Published on June 24th, 2017 | by Ann Rickard0
Barging In France
On board Panache, one of European Waterways’ luxury barges that ply the many waterways of Europe, it’s all about choices.
Should I sit in the elegant lounge with its timber floors, leather sofas and floral displays and just gaze out at the French countryside from the large surrounding windows? Sounds good – this is a slow-moving cruise in France and doing absolutely nothing is encouraged. But there is much going on outside.
As Panache glides along the Canal du Nord towards Picardy and Chantilly to moor at towns with names thrilling to us – Pont Ste-Maxence, Auvers-sur-Oise, Chatou – we know we should be out on the deck watching the gentle action on the riverbanks.
So out we go as we pass small towns and charming villages in between stretches of verdant forest where the trees bend and skim their leafy skirts on the water.
Then there are the locks to go through, nobody wants to miss out on that as the long, sleek barge slowly enters the lock and Judith, our expert deckhand, jumps off the barge as nimble as a mountain goat, to do all sorts of boaty things with ropes and bollards.

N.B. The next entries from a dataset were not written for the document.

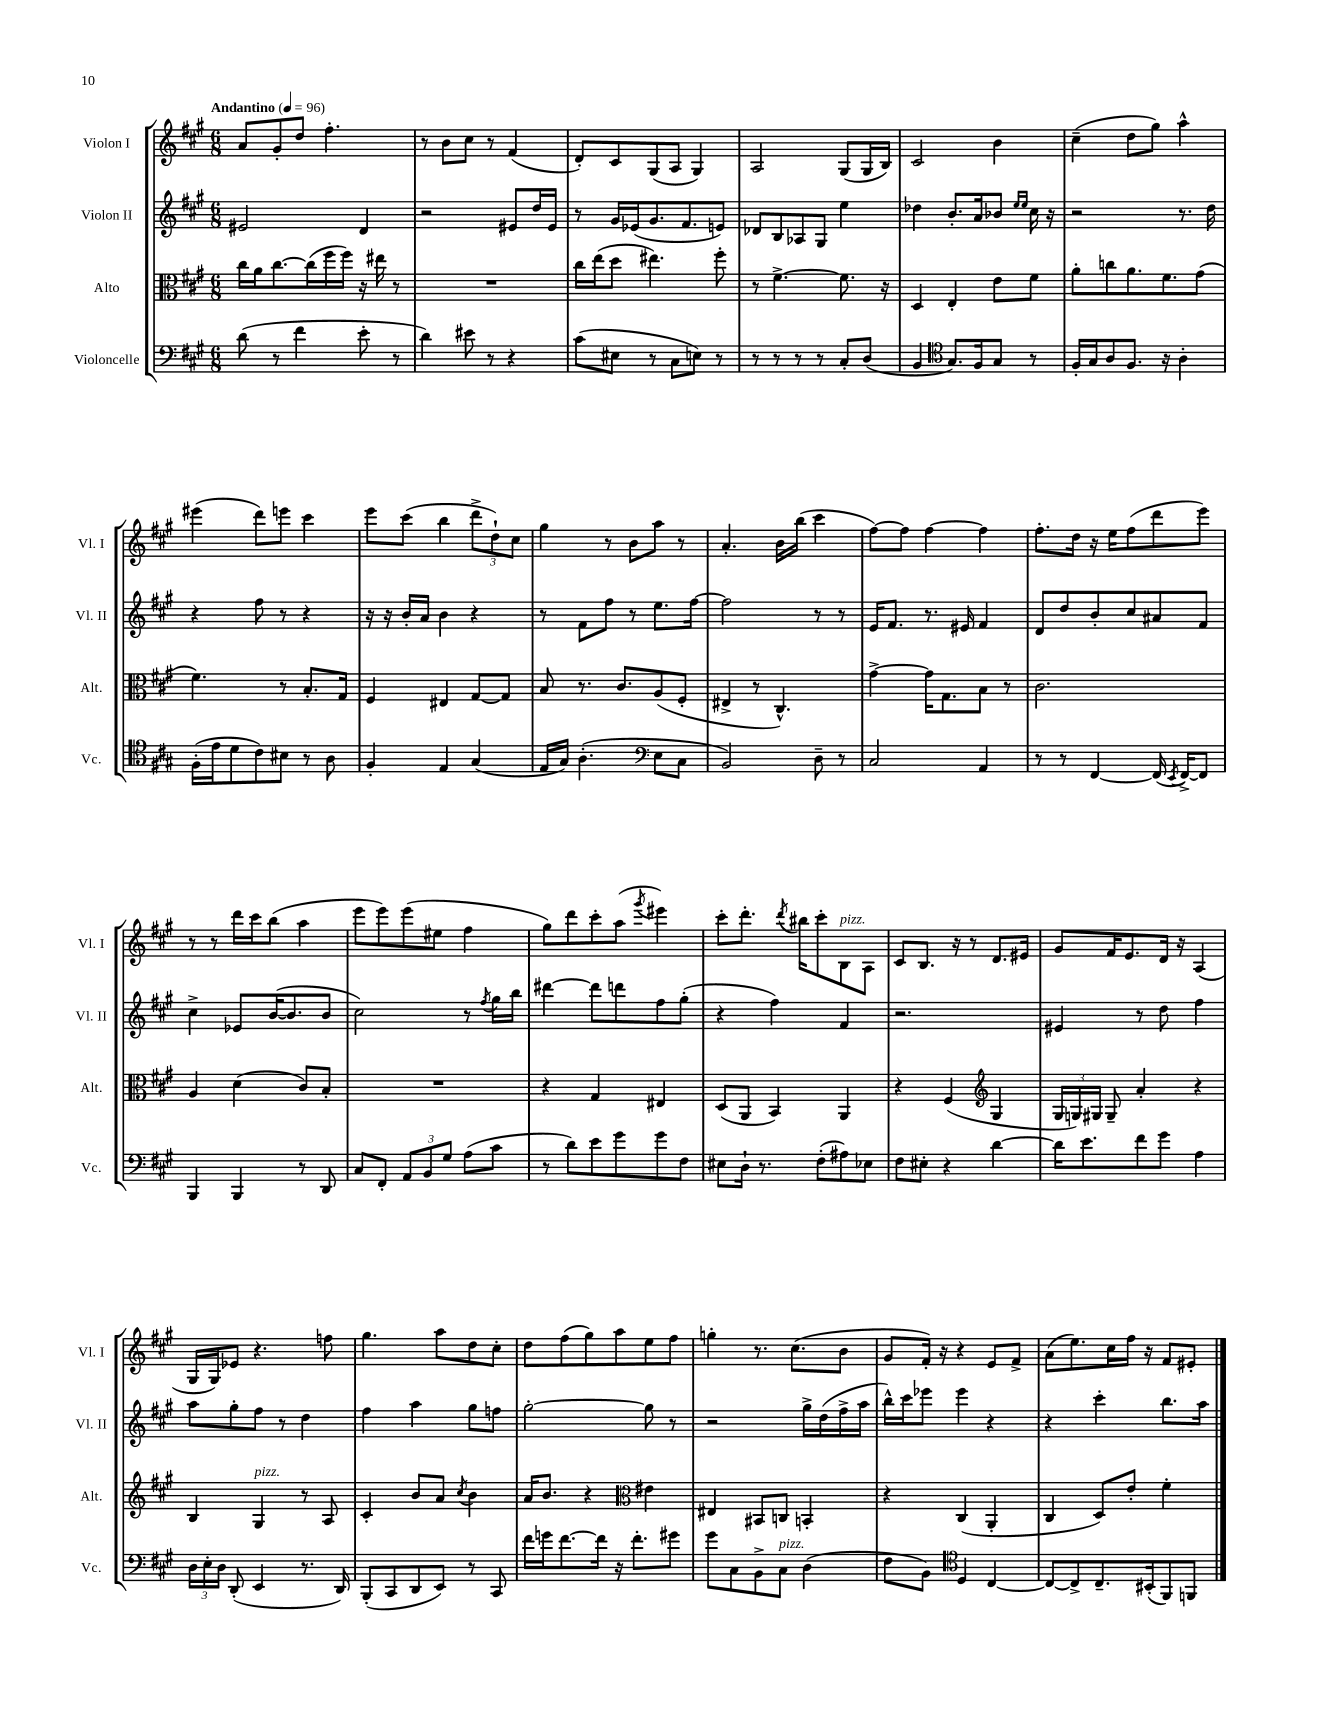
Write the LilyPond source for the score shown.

<<
\new StaffGroup <<
\new Staff = "s0" \with { instrumentName = "Violon I" shortInstrumentName = "Vl. I" } {
    \clef treble \key a \major \numericTimeSignature \time 6/8 \tempo "Andantino" 4 = 96
    \autoBeamOff a'8[ gis'8-. d''8] fis''4.-. |
    r8 b'8[ cis''8] r8 fis'4( |
    d'8[-.) cis'8 gis8( a8] gis4) |
    a2 gis8[( gis16 b16]) |
    cis'2 b'4 |
    cis''4--( d''8[ gis''8]) a''4-^ |
    eis'''4( d'''8[) e'''8] cis'''4 |
    e'''8[ cis'''8]( b''4 \tuplet 3/2 { d'''8[-> d''8-!) cis''8] } |
    gis''4 r8 b'8[ a''8] r8 |
    a'4.-. b'16[ b''16]( cis'''4 |
    fis''8[~) fis''8] fis''4~ fis''4 |
    fis''8.[-. d''16] r16 e''16[ fis''8( d'''8 e'''8]) |
    r8 r8 d'''16[ cis'''16 b''8]( a''4 |
    e'''8[ e'''8) e'''8( eis''8] fis''4 |
    gis''8[) d'''8 cis'''8-. a''8]( \acciaccatura { gis'''8 } eis'''4) |
    cis'''8[-. d'''8.]-. \acciaccatura { d'''8 } bis''16[ cis'''8-. b8^\markup { \italic "pizz." } a8] |
    cis'8[ b8.] r16 r8 d'8.[ eis'16] |
    gis'8[ fis'16 e'8. d'16] r16 a4( |
    gis16[ gis16) ees'8] r4. f''8 |
    gis''4. a''8[ d''8 cis''8]-. |
    d''8[ fis''8( gis''8) a''8 e''8 fis''8] |
    g''4-. r8. cis''8.[( b'8] |
    gis'8[ fis'16]-.) r16 r4 e'8[ fis'8]-> |
    a'8[( e''8.) cis''16 fis''16] r16 fis'8[ eis'8]-. \bar "|." |
}
\new Staff = "s1" \with { instrumentName = "Violon II" shortInstrumentName = "Vl. II" } {
    \clef treble \key a \major \numericTimeSignature \time 6/8
    \autoBeamOff eis'2 d'4 |
    r2 eis'8[ d''16 eis'16] |
    r8 gis'16[ ees'16( gis'8. fis'8. e'8]) |
    des'8[ b8 aes8 gis8] e''4 |
    des''4 b'8.[-. a'16 bes'8] \grace { e''16[ e''16] } cis''16 r16 |
    r2 r8. d''16 |
    r4 fis''8 r8 r4 |
    r16 r16 b'16[-. a'16] b'4 r4 |
    r8 fis'8[ fis''8] r8 e''8.[ fis''16]~ |
    fis''2 r8 r8 |
    e'16[ fis'8.] r8. eis'16 fis'4 |
    d'8[ d''8 b'8-. cis''8 ais'8 fis'8] |
    cis''4-> ees'8[ b'16~( b'8. b'8] |
    cis''2) r8 \acciaccatura { fis''8 } gis''16[ b''16] |
    dis'''4~ dis'''8[ d'''8 fis''8 gis''8]-.( |
    r4 fis''4) fis'4 |
    r2. |
    eis'4 r8 d''8 fis''4 |
    a''8[ gis''8-. fis''8] r8 d''4 |
    fis''4 a''4 gis''8[ f''8] |
    gis''2~-. gis''8 r8 |
    r2 gis''16[-> d''16( fis''16-> a''16] |
    b''16[-^) cis'''16 ees'''8] ees'''4 r4 |
    r4 cis'''4-. b''8.[ a''16] \bar "|." |
}
\new Staff = "s2" \with { instrumentName = "Alto" shortInstrumentName = "Alt." } {
    \clef alto \key a \major \numericTimeSignature \time 6/8
    \autoBeamOff cis''16[ a'16 cis''8.~ cis''16( fis''16 fis''16]) r16 eis''16 r8 |
    R2. |
    cis''16[ e''16( d''8] eis''4.) fis''8-. |
    r8 fis'4.~-> fis'8. r16 |
    d4 e4-. e'8[ fis'8] |
    a'8[-. c''8 a'8. fis'8. gis'8]( |
    fis'4.) r8 b8.[-. gis16] |
    fis4 eis4 gis8[~ gis8] |
    b8 r8. cis'8.[ a8( fis8]-. |
    eis4-> r8 cis4.-^) |
    gis'4~-> gis'16[ gis8. b8] r8 |
    cis'2. |
    a4 d'4( cis'8[) b8]-. |
    R2. |
    r4 gis4 eis4 |
    d8[( a,8] b,4) a,4 |
    r4 fis4( \clef treble gis4 |
    \tuplet 3/2 { gis16[ g16) gis16] } gis8-- a'4-. r4 |
    b4 gis4^\markup { \italic "pizz." } r8 a8 |
    cis'4-. b'8[ a'8] \acciaccatura { cis''8 } b'4 |
    a'16[ b'8.] r4 \clef alto eis'4 |
    eis4 bis,8[ c8] b,4-. |
    r4 cis4( a,4-. |
    cis4 d8[) e'8]-. fis'4-. \bar "|." |
}
\new Staff = "s3" \with { instrumentName = "Violoncelle" shortInstrumentName = "Vc." } {
    \clef bass \key a \major \numericTimeSignature \time 6/8
    \autoBeamOff d'8( r8 fis'4 e'8-. r8 |
    d'4) eis'8 r8 r4 |
    cis'8[( eis8] r8 cis8[ e8]) r8 |
    r8 r8 r8 r8 cis8[-. d8]( |
    b,4 \clef tenor gis8.[) fis16 gis8] r8 |
    fis16[-. gis16 a8 fis8.] r16 a4-. |
    fis16[-.( e'16 d'8 cis'8) bis8] r8 a8 |
    fis4-. e4 gis4( |
    e16[ gis16]) a4.-.( \clef bass e8[ cis8] |
    b,2) d8-- r8 |
    cis2 a,4 |
    r8 r8 fis,4~ fis,16( \acciaccatura { e,8 } fis,16[~->) fis,8] |
    b,,4 b,,4 r8 d,8 |
    cis8[ fis,8]-. \tuplet 3/2 { a,8[ b,8 gis8] } a8[( cis'8] |
    r8 d'8[) e'8 gis'8 gis'8 fis8] |
    eis8[ d16]-! r8. fis8[-.( ais8) ees8] |
    fis8[ eis8]-. r4 d'4~ |
    d'16[ e'8. fis'8 gis'8] a4 |
    \tuplet 3/2 { d16[ e16-. d16] } d,8-.( e,4 r8. d,16) |
    b,,8[-.( cis,8 d,8 e,8]) r8 cis,8 |
    fis'16[ g'16 fis'8.~ fis'16] r16 fis'8.[-. gis'8] |
    gis'8[ cis8 b,8-> cis8]^\markup { \italic "pizz." } d4( |
    fis8[ b,8]) \clef tenor d4 cis4~ |
    cis8[~ cis8-> cis8.-- bis,16-.( fis,8) f,8] \bar "|." |
}
>>
>>
\layout { \context { \Score \remove "Bar_number_engraver" } }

All this, and it’s only 11 in the morning and there is much promise for the afternoon. We have slept deeply in our spacious cabin with its big bed and gleaming bathroom stocked with L’Occitane products)
At around 11.30am when someone suggests it might not be too early to take a modest libation from the open bar, a few encouraging nods give the answer.

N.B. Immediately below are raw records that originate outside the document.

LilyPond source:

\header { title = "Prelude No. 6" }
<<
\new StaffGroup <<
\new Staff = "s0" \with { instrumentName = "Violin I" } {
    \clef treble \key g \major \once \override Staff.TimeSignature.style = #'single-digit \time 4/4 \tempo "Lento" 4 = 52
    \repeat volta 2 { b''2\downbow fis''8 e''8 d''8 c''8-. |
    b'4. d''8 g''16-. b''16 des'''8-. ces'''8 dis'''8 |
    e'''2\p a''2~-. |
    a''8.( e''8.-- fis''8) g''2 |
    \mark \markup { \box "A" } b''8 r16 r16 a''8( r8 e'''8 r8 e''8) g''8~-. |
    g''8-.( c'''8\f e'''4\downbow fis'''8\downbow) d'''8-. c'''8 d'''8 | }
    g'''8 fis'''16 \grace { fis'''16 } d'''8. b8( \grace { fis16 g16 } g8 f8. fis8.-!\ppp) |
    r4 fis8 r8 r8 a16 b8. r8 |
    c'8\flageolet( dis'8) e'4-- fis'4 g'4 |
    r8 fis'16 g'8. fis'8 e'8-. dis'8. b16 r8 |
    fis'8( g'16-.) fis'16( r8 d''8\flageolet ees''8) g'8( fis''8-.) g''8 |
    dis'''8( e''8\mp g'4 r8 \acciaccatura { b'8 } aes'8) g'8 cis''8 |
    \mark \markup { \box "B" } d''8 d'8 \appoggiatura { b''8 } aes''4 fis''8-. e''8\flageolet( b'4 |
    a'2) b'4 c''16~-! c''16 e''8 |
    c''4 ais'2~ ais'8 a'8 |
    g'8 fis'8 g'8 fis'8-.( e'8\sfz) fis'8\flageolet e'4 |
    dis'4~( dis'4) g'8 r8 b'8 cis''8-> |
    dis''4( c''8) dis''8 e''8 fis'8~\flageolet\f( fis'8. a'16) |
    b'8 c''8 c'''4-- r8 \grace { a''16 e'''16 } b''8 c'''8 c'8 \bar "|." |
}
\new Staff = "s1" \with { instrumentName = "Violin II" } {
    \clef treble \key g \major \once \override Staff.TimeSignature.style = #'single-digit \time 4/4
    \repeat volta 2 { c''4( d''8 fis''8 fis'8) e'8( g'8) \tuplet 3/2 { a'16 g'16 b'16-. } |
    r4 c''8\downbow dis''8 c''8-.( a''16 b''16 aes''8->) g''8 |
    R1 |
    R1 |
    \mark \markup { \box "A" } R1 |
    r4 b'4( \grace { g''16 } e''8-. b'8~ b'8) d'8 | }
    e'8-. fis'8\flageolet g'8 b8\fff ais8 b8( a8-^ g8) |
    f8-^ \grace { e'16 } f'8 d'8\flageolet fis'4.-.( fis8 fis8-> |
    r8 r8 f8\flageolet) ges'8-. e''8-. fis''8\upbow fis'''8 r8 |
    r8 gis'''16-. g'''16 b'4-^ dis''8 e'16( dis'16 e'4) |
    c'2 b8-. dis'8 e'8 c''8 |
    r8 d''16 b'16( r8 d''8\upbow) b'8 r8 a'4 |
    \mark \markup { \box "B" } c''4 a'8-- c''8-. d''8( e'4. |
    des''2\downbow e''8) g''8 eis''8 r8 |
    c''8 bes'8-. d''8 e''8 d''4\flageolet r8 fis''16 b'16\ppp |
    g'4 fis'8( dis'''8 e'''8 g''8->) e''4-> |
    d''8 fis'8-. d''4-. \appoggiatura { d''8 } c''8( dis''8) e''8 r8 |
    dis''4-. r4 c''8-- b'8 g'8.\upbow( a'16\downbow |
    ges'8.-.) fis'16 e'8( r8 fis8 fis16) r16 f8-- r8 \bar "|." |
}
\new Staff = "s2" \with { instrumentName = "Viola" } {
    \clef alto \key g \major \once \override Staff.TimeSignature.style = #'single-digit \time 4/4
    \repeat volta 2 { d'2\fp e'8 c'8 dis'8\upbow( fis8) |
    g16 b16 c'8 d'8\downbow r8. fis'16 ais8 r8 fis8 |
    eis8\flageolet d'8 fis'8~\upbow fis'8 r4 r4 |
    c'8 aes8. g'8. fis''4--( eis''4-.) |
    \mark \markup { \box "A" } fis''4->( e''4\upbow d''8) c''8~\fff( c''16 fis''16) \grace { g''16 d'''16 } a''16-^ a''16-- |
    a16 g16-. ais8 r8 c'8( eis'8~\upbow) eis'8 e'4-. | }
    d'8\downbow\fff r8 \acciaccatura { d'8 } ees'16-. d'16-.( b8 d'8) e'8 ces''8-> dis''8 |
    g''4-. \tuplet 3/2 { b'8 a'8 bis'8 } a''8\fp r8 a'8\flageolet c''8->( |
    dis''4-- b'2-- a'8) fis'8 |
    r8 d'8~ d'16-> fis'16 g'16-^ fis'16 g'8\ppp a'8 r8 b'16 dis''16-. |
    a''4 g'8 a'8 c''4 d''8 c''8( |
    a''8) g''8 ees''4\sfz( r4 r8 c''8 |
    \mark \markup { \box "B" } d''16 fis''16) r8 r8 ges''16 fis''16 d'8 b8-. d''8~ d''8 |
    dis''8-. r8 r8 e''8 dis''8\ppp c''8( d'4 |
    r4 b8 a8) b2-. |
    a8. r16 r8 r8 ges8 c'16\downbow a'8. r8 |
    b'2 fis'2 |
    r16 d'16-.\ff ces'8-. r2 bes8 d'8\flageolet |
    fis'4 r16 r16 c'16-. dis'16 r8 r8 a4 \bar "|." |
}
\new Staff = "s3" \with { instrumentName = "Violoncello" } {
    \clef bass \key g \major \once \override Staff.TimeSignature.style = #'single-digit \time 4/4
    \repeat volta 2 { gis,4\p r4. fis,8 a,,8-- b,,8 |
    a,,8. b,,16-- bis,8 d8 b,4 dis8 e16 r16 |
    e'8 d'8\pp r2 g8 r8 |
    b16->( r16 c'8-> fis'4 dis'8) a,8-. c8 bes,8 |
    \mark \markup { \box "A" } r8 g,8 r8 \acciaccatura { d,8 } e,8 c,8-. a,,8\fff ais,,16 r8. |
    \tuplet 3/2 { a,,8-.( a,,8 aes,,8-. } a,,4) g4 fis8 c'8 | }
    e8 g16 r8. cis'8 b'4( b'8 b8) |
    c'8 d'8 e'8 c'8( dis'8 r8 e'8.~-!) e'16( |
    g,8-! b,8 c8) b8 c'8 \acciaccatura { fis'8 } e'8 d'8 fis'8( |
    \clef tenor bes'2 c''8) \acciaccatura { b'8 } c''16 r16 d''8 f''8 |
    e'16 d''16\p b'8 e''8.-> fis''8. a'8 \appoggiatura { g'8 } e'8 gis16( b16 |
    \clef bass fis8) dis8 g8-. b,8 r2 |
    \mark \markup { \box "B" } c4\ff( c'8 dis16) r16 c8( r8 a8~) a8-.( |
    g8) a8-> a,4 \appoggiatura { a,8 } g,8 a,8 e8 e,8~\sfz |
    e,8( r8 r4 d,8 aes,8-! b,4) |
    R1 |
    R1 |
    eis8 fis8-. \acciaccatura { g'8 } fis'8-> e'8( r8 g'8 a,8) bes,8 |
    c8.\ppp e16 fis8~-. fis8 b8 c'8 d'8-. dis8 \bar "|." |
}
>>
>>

European Waterways’ barges have a 24-hour open bar policy. A discreet prowl through Panache’s liquor shelves proves they do not hold back on giving you the good stuff.
Just as a small G&T is making its way to the lips, out comes Chef Oli to tell us he will be making a duck salad for lunch, and we all look to the dining table with its gleaming glassware, and probably think the same thing: this is the life we deserve.
Panache can take 12 guests and has six crew to look after them. Pleasing indeed.
All the crew seem to have mistaken us for visiting royalty.
“Can I get you anything?” is a constant cry from stewards Daisy or Caroline and we all respond with “no, we’re fine, but…..maybe a coffee or another G&T”…and it is delivered within minutes.
Daisy and Caroline have extraordinary wine knowledge and they impart it with modest grace at each meal as they present exquisite local wines, carefully matched to Chef Oli’s food. The cheese, an important component of every French meal is given as much detailed consideration as the wine. We have eaten a pungent Langres, a Sainte-Maue-de-Touraine and ash-washed goat cheese, and been given their regional stories in interesting narrative all of which I’m having difficulty recalling now – another G&T had been offered.
Panache is just one of many luxury barges in European Waterways’ fleet, others include the grand Renaissance and Anjodi (made famous by Rick Stein in his French Odyssey series.)
These hotel barges all have a long history of working barges, and have now been lavishly refurbished to ensure comfort and indulgence as they cruise some of France’s most desirable regions: Gascony, Bordeaux, Canal du Midi, Champagne, Burgundy, Loire Valley, Bordeaux, Alsace. Other barges in the fleet cruise the waterways of Scotland, Ireland, Holland and Italy.
Our Panache cruise has taken us to Picardy where the shore excursions have included visits to Monet’s Gardens in Giverny, to Auvers where we walked in the footsteps of Van Gogh during his last days of life, and then to Chateau de Malmaison, the chateau Napoleon bought for Josephine, and finally to cruise along in the Seine in Paris for dinner on board beneath the Eiffel Tower.